# REQUIRED TASK
Copy the entries word for word, beginning at the first line and stopping after the line that contains "6: (683, 15)".

# INPUT ROWS
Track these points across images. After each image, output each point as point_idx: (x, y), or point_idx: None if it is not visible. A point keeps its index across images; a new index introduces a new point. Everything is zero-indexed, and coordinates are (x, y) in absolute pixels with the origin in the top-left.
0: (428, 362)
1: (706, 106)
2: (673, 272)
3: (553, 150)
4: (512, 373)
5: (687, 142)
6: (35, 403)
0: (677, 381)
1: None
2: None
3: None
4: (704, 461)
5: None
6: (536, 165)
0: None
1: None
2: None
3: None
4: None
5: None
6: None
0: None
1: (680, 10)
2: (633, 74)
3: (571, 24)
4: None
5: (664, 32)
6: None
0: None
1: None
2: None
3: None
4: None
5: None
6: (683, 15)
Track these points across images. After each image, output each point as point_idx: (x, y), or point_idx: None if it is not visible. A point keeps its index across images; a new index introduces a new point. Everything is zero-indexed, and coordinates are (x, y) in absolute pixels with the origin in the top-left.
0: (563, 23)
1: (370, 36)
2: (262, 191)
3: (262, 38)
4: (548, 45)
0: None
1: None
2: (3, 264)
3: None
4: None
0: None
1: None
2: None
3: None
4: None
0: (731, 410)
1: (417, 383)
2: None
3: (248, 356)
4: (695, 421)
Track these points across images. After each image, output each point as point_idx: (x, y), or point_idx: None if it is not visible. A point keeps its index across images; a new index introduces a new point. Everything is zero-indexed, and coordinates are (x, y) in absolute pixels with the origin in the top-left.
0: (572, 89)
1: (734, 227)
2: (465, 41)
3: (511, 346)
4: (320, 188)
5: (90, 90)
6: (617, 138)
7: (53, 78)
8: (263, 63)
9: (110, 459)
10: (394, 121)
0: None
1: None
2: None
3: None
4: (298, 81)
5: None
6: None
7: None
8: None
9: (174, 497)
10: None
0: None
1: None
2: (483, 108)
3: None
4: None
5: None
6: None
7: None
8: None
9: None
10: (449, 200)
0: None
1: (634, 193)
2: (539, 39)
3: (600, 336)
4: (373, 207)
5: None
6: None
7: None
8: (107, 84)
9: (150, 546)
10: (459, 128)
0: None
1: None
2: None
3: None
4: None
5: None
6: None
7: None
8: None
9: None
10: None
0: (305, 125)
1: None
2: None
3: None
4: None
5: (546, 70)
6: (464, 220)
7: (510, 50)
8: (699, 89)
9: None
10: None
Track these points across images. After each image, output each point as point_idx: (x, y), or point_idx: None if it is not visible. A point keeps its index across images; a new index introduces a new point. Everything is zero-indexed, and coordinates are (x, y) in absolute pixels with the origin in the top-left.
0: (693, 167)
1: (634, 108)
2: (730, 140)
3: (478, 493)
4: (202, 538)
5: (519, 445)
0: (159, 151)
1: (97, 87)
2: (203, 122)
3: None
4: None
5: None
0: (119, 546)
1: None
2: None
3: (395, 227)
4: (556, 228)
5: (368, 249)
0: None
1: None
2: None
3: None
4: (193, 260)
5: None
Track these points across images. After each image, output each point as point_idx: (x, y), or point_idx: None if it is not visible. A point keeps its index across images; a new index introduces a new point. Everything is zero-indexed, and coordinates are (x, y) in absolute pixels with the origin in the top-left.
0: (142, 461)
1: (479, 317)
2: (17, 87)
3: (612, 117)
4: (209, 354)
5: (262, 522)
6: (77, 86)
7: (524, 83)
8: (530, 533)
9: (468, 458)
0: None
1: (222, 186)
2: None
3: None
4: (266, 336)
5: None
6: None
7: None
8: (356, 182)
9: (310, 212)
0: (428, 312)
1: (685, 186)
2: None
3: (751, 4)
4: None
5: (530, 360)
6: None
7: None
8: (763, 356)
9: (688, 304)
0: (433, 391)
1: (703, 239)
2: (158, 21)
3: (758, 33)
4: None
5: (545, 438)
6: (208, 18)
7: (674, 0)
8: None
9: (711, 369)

# RESULT
Track these points across images. After each image, output each point as point_idx: (x, y), or point_idx: None if it is not visible. A point keeps its index across images; a new index introduces a new point. Everything is zero-indexed, and coordinates are (x, y) in absolute pixels with the origin in the top-left.
0: (428, 362)
1: (706, 106)
2: (673, 272)
3: (553, 150)
4: (512, 373)
5: (687, 142)
6: (35, 403)
0: (677, 381)
1: None
2: None
3: None
4: (704, 461)
5: None
6: (536, 165)
0: None
1: None
2: None
3: None
4: None
5: None
6: None
0: None
1: (680, 10)
2: (633, 74)
3: (571, 24)
4: None
5: (664, 32)
6: None
0: None
1: None
2: None
3: None
4: None
5: None
6: (683, 15)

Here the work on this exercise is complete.